Compito da svolgere: Trascriva il passo dell'estratto sui materiali biodegradabili, partendo dalle parole "Il risultato è" e fermandosi dopo "moda alla cancelleria.". Nel farlo, ribattezzi "polimero" come "biomateriale".

══ Estratto fornito ══

Il risultato è un materiale innovativo, sostenibile, commestibile e completamente biodegradabile: in sintesi, un polimero che rispetta totalmente la natura e contrasta lo spreco alimentare, visto che previene la comparsa di muffe, lieviti e batteri. Attualmente Iuv ha due linee di rivestimenti. La prima è destinata esclusivamente al mercato alimentare, per il confezionamento monouso e la conservazione dell’alimento anche sotto forma di pellicola spray edibile; la seconda si rivolge ai beni di largo consumo generalisti con applicazioni pressoché illimitate, dalla moda alla cancelleria.
FlexSea
Con sede nel Regno Unito, FlexSea sviluppa nuovi biopolimeri biodegradabili in ambienti marini, terrestri e nel semplice compostaggio domestico – ma anche commestibili – derivati da alghe e altri prodotti naturali. La sfida dell’azienda è quella di offrire una soluzione sostitutiva alla plastica in grado di biodegradarsi completamente nel giro di poche settimane, ma che ne mantenga le caratteristiche di resistenza ed efficienza.

═══
══ Dati dell'esercizio ══

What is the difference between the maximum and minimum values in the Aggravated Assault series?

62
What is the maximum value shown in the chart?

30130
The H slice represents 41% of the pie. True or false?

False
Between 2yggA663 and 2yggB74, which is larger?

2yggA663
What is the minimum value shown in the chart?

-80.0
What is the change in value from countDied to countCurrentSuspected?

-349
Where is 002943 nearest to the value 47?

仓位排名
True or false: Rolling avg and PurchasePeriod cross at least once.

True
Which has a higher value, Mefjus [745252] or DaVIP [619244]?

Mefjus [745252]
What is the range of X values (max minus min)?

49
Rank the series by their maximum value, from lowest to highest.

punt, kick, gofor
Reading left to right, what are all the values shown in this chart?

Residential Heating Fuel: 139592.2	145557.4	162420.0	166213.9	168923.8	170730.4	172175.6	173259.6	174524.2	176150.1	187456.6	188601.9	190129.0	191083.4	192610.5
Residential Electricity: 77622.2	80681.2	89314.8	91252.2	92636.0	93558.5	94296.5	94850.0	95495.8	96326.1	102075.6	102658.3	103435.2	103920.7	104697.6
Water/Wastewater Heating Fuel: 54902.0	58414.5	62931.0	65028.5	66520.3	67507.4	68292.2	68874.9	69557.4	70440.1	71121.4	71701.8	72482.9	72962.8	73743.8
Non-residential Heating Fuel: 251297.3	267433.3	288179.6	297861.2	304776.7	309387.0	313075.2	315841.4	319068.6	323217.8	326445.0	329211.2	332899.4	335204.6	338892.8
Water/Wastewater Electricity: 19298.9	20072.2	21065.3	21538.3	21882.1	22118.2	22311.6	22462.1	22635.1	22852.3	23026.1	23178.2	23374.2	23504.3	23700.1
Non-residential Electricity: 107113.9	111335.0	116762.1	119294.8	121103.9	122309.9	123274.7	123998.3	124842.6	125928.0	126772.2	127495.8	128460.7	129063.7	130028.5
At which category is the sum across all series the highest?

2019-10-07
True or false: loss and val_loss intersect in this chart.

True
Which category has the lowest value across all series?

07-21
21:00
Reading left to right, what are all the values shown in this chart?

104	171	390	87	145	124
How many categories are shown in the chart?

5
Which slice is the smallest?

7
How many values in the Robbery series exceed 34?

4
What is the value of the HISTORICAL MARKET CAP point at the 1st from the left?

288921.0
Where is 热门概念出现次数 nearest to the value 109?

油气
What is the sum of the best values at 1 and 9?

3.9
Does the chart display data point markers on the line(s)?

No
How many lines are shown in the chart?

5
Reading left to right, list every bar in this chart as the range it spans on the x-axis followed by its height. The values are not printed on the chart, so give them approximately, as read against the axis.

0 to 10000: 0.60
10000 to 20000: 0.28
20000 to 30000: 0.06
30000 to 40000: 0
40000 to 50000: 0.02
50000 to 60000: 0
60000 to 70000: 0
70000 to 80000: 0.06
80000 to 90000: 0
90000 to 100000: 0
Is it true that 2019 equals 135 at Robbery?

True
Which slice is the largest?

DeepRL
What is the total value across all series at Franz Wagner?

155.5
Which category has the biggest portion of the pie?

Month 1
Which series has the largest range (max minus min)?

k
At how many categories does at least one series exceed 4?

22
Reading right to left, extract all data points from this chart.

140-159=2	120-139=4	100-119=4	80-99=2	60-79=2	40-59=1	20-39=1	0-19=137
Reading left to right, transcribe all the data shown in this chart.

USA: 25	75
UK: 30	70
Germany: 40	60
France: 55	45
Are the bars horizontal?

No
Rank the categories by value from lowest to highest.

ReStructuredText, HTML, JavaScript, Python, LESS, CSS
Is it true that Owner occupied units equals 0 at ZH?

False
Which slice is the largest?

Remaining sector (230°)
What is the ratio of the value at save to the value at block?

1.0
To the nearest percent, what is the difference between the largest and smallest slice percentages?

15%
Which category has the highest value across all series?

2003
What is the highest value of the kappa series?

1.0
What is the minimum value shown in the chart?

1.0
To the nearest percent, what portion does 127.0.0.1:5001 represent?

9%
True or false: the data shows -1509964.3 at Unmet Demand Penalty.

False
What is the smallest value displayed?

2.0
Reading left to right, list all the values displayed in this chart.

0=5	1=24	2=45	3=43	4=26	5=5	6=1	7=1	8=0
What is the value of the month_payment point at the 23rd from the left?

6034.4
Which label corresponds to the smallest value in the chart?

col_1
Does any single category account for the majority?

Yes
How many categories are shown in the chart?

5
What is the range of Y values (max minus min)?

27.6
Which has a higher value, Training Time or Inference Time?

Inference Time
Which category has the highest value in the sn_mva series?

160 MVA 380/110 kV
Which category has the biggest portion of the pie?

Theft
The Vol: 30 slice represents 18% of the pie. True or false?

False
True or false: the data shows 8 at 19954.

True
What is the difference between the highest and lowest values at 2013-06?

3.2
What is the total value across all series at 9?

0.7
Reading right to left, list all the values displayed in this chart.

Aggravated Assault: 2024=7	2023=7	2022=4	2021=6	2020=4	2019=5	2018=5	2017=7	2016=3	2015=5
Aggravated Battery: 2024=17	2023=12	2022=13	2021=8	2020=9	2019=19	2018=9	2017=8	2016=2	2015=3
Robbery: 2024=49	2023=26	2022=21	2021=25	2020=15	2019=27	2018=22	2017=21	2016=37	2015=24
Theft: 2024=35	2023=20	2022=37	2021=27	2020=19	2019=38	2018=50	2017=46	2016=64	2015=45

═══

La sua soluzione:
Il risultato è un materiale innovativo, sostenibile, commestibile e completamente biodegradabile: in sintesi, un biomateriale che rispetta totalmente la natura e contrasta lo spreco alimentare, visto che previene la comparsa di muffe, lieviti e batteri. Attualmente Iuv ha due linee di rivestimenti. La prima è destinata esclusivamente al mercato alimentare, per il confezionamento monouso e la conservazione dell’alimento anche sotto forma di pellicola spray edibile; la seconda si rivolge ai beni di largo consumo generalisti con applicazioni pressoché illimitate, dalla moda alla cancelleria.